Hallo,
wenn man eine Wortmarke beim DPMA schützen lässt, dann sind ja immer „Klassen“ anzugeben.
Verstehe ich das richtig, dass diese Wortmarke nur innerhalb der angemeldeten Klasse geschützt ist?
Könnte also ein Metzger seinen Schweinebauch fortan unter der für ihn eingetragenen Wortmarke „Porsche“ oder „Coca-Cola“ (Klasse: „Fleischprodukte für den menschl. Verzehr“ oder ähnlich) verkaufen?
Jain
Hallo xstrom
wenn man eine Wortmarke beim DPMA schützen lässt, dann sind ja
immer „Klassen“ anzugeben.
ja
Verstehe ich das richtig, dass diese Wortmarke nur innerhalb
der angemeldeten Klasse geschützt ist?
ja
Könnte also ein Metzger seinen Schweinebauch fortan unter der
für ihn eingetragenen Wortmarke „Porsche“ oder „Coca-Cola“
(Klasse: „Fleischprodukte für den menschl. Verzehr“ oder
ähnlich) verkaufen?
nein. marken mit einem überdurchnittlichen bekanntheitsgrad genießen einen „sonderstatus“.
gruß
B
nein. marken mit einem überdurchnittlichen bekanntheitsgrad
genießen einen „sonderstatus“.
Hättest du da evtl. mal einen Link zu einem Gesetzestext dazu?
Danke schön!
Hallo,
nein. marken mit einem überdurchnittlichen bekanntheitsgrad
genießen einen „sonderstatus“.
das ist so nicht richtig. Auch die „Fischer Dübel“ haben einen überdurchschnittlichen Bekanntheitsgrad und trotzdem könnte ich Fischer Unterhosen, Fischer Müsli oder Fischer Katzenfutter verkaufen und auch die Marken hierfür eintragen lassen. Um sich vor Trittbrettfahrern zu schützen, muss man als Markeninhaber schon einiges tun. Nicht umsonst hat sich z.B. die Daimler AG die Marke Mercedes für alles mögliche eintragen lassen.

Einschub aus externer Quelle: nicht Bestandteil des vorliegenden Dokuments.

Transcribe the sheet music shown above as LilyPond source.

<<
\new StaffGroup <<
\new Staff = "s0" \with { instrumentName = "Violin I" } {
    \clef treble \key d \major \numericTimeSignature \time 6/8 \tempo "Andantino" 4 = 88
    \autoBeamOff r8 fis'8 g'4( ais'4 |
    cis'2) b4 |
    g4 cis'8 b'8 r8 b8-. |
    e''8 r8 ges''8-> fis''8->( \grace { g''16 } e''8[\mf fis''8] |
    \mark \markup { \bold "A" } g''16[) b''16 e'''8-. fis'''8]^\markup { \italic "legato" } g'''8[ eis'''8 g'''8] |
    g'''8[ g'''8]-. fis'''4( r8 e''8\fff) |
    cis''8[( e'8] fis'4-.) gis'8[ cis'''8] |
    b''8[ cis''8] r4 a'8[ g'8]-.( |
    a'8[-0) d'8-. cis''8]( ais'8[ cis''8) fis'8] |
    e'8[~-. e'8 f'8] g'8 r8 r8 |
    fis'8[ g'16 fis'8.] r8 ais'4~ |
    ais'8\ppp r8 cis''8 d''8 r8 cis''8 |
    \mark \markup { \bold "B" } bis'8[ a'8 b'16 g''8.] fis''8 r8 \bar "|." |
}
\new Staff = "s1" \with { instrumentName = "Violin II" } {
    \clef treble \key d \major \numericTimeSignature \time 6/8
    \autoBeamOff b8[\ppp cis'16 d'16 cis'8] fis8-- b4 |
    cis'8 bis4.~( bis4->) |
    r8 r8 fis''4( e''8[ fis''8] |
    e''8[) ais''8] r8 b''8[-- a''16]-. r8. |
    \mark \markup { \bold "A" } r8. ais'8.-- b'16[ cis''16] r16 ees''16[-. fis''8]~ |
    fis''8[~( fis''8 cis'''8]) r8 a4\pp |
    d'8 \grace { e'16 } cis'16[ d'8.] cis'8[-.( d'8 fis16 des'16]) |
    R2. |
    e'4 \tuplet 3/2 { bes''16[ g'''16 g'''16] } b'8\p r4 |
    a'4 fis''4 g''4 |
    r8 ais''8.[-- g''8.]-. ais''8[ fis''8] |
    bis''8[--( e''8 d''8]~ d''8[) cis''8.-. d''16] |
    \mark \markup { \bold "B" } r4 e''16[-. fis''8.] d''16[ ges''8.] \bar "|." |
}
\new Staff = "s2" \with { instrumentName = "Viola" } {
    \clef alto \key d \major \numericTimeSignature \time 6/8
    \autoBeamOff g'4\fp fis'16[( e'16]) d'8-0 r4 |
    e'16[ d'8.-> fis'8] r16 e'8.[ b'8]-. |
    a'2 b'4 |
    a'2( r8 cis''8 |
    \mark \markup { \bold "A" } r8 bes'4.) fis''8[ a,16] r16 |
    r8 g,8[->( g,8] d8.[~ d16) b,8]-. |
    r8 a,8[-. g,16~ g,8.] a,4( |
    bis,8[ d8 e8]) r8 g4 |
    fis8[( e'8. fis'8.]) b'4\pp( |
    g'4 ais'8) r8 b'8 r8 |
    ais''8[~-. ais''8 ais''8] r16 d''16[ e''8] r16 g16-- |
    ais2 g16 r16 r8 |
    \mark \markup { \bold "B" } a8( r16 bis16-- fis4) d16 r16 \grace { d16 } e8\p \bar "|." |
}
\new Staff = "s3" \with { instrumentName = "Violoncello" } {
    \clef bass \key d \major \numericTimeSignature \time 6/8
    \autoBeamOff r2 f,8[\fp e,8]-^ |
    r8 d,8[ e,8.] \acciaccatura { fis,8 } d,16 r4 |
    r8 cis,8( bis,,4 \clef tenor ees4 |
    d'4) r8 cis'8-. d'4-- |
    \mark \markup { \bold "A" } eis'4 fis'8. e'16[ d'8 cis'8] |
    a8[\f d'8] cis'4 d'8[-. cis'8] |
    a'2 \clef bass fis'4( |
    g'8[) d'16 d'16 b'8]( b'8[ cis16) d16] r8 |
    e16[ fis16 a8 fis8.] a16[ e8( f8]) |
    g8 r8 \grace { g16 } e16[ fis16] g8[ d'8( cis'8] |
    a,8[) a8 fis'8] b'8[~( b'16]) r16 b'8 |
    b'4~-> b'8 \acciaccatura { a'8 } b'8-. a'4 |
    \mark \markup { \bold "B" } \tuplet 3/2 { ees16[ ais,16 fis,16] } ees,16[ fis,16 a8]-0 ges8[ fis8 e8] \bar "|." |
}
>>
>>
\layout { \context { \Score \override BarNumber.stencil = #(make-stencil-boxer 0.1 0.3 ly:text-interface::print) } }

Problematisch wird es, wenn der Name ausschließlich verwendet wird, um die Bekanntheit einer anderen Marke zu nutzen. Als Beispiel sei hier nicht Nutzung von eingetragenen Marken von Sport- oder Konzertveranstaltungen für andere Produkte genannt.
Wenn ich vor dem Hurricane Festival Gelände Bier und Würstchen unter dem Namen Hurricane vertreibe, wird es sicher Probleme geben.
Gruß
S.J.
Hallo,
nein. marken mit einem überdurchnittlichen bekanntheitsgrad
genießen einen „sonderstatus“.
das ist so nicht richtig. Auch die „Fischer Dübel“ haben einen
überdurchschnittlichen Bekanntheitsgrad und trotzdem könnte
ich Fischer Unterhosen, Fischer Müsli oder Fischer
Katzenfutter verkaufen
Man könnte seinen Dübel aber auch „Angler-Dübel“ nennen.
Und wer weiß, dass ich nahe Menden wohne, weiß auch, warum ich auf diese Idee komme.
Oder jemand, der denkt, er könne AVM Konkurrenz machen, nennt sein Produkt eine „Horst-Box“.
(Auch kein Witz!)
Zu dem anderen, was du schriebst (und was sehr einleuchten klang) würde mich noch ein dem entsprechender Gesetzestext interessieren.
Oder ergibt sich das eher aus dem Gesetz gegen den unlauteren Wettbewerb?